» **Assignment**
Within the records, which lines hold the string "Ağustos"? Report each one by copying it.
────────
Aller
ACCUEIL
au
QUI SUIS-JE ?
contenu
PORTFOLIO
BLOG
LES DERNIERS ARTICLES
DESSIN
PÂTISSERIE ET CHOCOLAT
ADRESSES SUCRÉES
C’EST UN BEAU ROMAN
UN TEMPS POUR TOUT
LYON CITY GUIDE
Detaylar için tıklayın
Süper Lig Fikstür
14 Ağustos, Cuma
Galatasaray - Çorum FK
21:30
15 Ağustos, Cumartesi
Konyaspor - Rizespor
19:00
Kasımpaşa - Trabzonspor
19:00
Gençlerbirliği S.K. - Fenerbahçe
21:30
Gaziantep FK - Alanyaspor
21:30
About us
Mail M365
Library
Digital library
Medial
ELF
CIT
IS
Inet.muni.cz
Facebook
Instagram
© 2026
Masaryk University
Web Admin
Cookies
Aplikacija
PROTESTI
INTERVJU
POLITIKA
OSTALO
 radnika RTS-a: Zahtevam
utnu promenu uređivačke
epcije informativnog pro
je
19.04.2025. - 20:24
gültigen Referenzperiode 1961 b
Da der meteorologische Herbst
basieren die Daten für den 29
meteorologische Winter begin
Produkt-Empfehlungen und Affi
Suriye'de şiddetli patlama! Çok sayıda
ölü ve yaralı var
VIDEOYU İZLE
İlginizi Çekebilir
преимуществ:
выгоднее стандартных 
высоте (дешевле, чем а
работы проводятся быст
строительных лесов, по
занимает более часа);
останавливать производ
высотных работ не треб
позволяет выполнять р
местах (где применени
────────
» **Finished task**
14 Ağustos, Cuma
15 Ağustos, Cumartesi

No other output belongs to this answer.